What is expected. Starting at the first line of the data below, repeat each line word for word up to and including the line with "117 265 6074".

[Entries taken from a collection]

────

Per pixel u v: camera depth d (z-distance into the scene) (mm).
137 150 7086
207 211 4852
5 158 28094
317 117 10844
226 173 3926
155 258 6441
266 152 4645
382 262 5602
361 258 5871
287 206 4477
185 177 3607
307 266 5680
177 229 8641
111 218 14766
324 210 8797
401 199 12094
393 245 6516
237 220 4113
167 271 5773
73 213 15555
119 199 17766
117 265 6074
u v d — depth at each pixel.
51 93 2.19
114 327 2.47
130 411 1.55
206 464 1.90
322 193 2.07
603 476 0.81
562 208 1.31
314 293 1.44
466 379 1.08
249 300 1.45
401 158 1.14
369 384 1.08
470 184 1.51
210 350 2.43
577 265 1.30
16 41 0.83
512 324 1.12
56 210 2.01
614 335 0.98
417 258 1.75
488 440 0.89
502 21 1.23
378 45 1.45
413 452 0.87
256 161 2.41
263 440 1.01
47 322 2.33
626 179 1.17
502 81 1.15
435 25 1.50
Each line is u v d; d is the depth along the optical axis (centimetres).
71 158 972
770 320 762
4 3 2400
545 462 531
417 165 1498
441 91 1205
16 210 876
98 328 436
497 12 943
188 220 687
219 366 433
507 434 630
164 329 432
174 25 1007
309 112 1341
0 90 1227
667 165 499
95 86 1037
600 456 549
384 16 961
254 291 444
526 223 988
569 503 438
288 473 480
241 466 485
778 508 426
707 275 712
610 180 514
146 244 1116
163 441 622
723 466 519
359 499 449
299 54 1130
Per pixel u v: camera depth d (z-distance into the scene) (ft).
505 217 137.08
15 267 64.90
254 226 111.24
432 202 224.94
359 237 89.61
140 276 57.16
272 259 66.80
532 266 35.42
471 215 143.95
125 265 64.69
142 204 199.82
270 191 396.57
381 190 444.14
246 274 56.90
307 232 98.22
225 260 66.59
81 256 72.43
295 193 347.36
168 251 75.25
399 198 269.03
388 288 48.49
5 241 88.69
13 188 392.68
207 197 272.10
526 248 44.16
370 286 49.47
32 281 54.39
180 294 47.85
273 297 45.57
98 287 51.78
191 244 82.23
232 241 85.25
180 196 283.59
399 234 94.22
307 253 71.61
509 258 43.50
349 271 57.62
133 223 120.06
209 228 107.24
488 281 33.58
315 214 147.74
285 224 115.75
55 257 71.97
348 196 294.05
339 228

────

Worked solution.
Per pixel u v: camera depth d (z-distance into the scene) (mm).
137 150 7086
207 211 4852
5 158 28094
317 117 10844
226 173 3926
155 258 6441
266 152 4645
382 262 5602
361 258 5871
287 206 4477
185 177 3607
307 266 5680
177 229 8641
111 218 14766
324 210 8797
401 199 12094
393 245 6516
237 220 4113
167 271 5773
73 213 15555
119 199 17766
117 265 6074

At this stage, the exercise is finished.